Like her predecessor, British Prime Minister Theresa May gambled on a vote and it backfired spectacularly, resulting in significant destabilization to her personal position, her Conservative party and her country.

Just a year ago, mainly to settle his party’s long-standing feuds over Britain’s membership in the European Union, David Cameron called a referendum on Europe. Though he campaigned vehemently for the UK to remain in the regional bloc, and all polls and pundits overwhelmingly predicted a Remain victory, after a bitter campaign waged with lies and delusional promises, the British electorate voted to leave.

The stunning Brexit vote divided the United Kingdom, caused a political crisis and dislodged Cameron as party leader and prime minister, even though the then 49-year-old had just won a majority for his Tory party – the first since 1992 – a year earlier.

May, who succeeded Cameron via a party leadership contest, volunteered for a snap election in a bid to gain her own mandate and increase her party’s slim majority, enabling the 60-year-old to secure a strong position for Brexit negotiations.

When she called the election, on April 18, with an over 20-point lead in the polls, her Tory party was set for a huge landslide – predicted to gain up to 50 or even 100 more seats.

However, not only did she fail to extend the 17-seat majority inherited from Cameron, she ruinously lost it.

Like Cameron, May called an election she didn’t have to. Like her predecessor, she initiated it because she was seemingly assured of a big victory. Like him, she was punished for her hubris. However, unlike Cameron, who was forced to announce his resignation within hours after last June’s Brexit vote, May remains in office, though her days in Downing Street do appear to be numbered. George Osborne, a former chancellor under Cameron and sacked by May last July, branded her “a dead woman walking”, saying “the only question is how long she remains on death row”.

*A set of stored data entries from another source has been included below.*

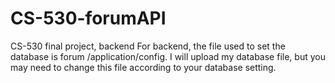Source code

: # CS-530-forumAPI
CS-530 final project, backend
For backend, the file used to set the database is forum /application/config. I will upload my database file, but you may need to change this file according to your database setting.

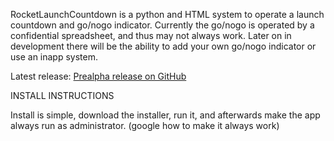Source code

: RocketLaunchCountdown is a python and HTML system to operate a launch countdown and go/nogo indicator. Currently the go/nogo is operated by a confidential spreadsheet, and thus may not always work. Later on in development there will be the ability to add your own go/nogo indicator or use an inapp system.

Latest release: [Prealpha release on GitHub](https://github.com/HamsterSpaceNerd3000/RocketLaunchCountdown/releases/tag/Prealpha)

INSTALL INSTRUCTIONS

Install is simple, download the installer, run it, and afterwards make the app always run as administrator. (google how to make it always work)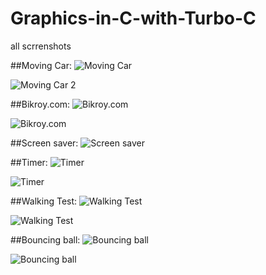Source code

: # Graphics-in-C-with-Turbo-C
all scrrenshots

##Moving Car:
![Moving Car](https://raw.githubusercontent.com/Rezve/Graphics-in-C-with-Turbo-C/Screenshots/moving_car_1.png)

![Moving Car 2](https://raw.githubusercontent.com/Rezve/Graphics-in-C-with-Turbo-C/Screenshots/moving_car_2.png)


##Bikroy.com:
![Bikroy.com](hhttps://raw.githubusercontent.com/Rezve/Graphics-in-C-with-Turbo-C/Screenshots/bikroy_1.png)

![Bikroy.com](https://raw.githubusercontent.com/Rezve/Graphics-in-C-with-Turbo-C/Screenshots/bikroy_2.png)

##Screen saver:
![Screen saver](hhttps://raw.githubusercontent.com/Rezve/Graphics-in-C-with-Turbo-C/Screenshots/screen_1.png)


##Timer:
![Timer](hhttps://raw.githubusercontent.com/Rezve/Graphics-in-C-with-Turbo-C/Screenshots/timer_1.png)

![Timer](https://raw.githubusercontent.com/Rezve/Graphics-in-C-with-Turbo-C/Screenshots/timer_1.png)


##Walking Test:
![Walking Test](hhttps://raw.githubusercontent.com/Rezve/Graphics-in-C-with-Turbo-C/Screenshots/walking_1.png)

![Walking Test](https://raw.githubusercontent.com/Rezve/Graphics-in-C-with-Turbo-C/Screenshots/walking_2.png)

##Bouncing ball:
![Bouncing ball](hhttps://raw.githubusercontent.com/Rezve/Graphics-in-C-with-Turbo-C/Screenshots/bounce_1.png)

![Bouncing ball](https://raw.githubusercontent.com/Rezve/Graphics-in-C-with-Turbo-C/Screenshots/bounce_1.png)






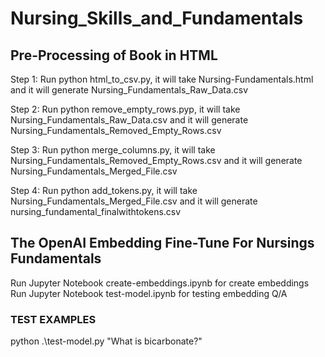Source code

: # Nursing_Skills_and_Fundamentals

## Pre-Processing of Book in HTML

Step 1: Run python html_to_csv.py, it will take Nursing-Fundamentals.html and it will generate Nursing_Fundamentals_Raw_Data.csv

Step 2: Run python remove_empty_rows.pyp, it will take Nursing_Fundamentals_Raw_Data.csv and it will generate Nursing_Fundamentals_Removed_Empty_Rows.csv

Step 3: Run python merge_columns.py, it will take Nursing_Fundamentals_Removed_Empty_Rows.csv and it will generate Nursing_Fundamentals_Merged_File.csv

Step 4: Run python add_tokens.py, it will take Nursing_Fundamentals_Merged_File.csv and it will generate nursing_fundamental_finalwithtokens.csv

## The OpenAI Embedding Fine-Tune For Nursings Fundamentals

Run Jupyter Notebook create-embeddings.ipynb for create embeddings
Run Jupyter Notebook test-model.ipynb for testing embedding Q/A

### TEST EXAMPLES 

python .\test-model.py "What is bicarbonate?"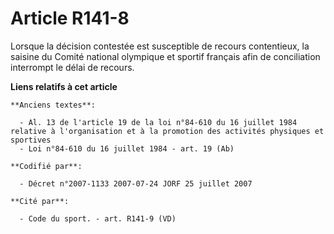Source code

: # Article R141-8

Lorsque la décision contestée est susceptible de recours contentieux, la saisine du Comité national olympique et sportif
français afin de conciliation interrompt le délai de recours.

**Liens relatifs à cet article**

	**Anciens textes**:

	  - Al. 13 de l'article 19 de la loi n°84-610 du 16 juillet 1984 relative à l'organisation et à la promotion des activités physiques et sportives
	  - Loi n°84-610 du 16 juillet 1984 - art. 19 (Ab)

	**Codifié par**:

	  - Décret n°2007-1133 2007-07-24 JORF 25 juillet 2007

	**Cité par**:

	  - Code du sport. - art. R141-9 (VD)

Whether she will be ousted, as Osborne, who is now the editor of the London-based Evening Standard newspaper, suggested, remains to be seen in the coming weeks or months. What is sure is that even if she can cling on, her authority is enormously diminished and her party’s position hugely weakened.

Like Cameron, May gambled on the future of the UK, and now the world’s fifth-largest economy and one of the five permanent members of the UN Security Council is paying a heavy price for the failed gamble.

If the Brexit referendum on June 23 last year divided Britain, plunging it into political mayhem with an uncertain economic prospect outside the EU, last Thursday’s snap election compounded such division, instability and uncertainty.

The country, which was once so sure about its destiny and renowned abroad for its stability, is now in jeopardy politically and economically.

Next week, it is entering formal Brexit talks, regarded as its most important negotiations since the end of War World II. Yet, with a prime minister discredited and shattered after the disastrous election, Britain does not have strong and stable leadership. Worse still, it lacks not only a secure government but also a clear negotiating position that commands a consensus among its political parties, let alone its electorate.

Economically, according to official EU figures released on the day the UK went to the polls, the British economy was the worst performer in the EU in the opening months of 2017. Its economic growth was just 0.2% in the first three months of this year, whereas the growth for the whole of the EU – as well as the eurozone – was 0.6% in the same period.

What’s more, at a time when the UK is facing a political upheaval and the British government is heading into the critical Brexit talks with a weakened and disunited position, the EU and its two key pillars, Germany and France, are in a very united, strong and upbeat mood. German Chancellor Angela Merkel is on course to secure a fourth term and France’s newly elected and pro-EU President Emmanuel Macron is poised to record a huge parliamentary majority in the country’s legislative elections.

If they really wish to overcome the current turbulence and strike a good deal with the EU, which is vital for their country’s stability and prosperity, it is incumbent on May, the Conservatives and other political leaders and parties to put aside their narrow interests and work together.

For that to happen, first and foremost, if she is still prime minister, May must change her rigid, inflexible and authoritarian leadership style, and especially her fatuous “no deal is better than a bad deal” stance.

If not, the political deadlock will gravely prolong and the Brexit talks will end up with a bad deal or no deal at all. All of this will further divide, destabilize and deteriorate the nation of 65 million.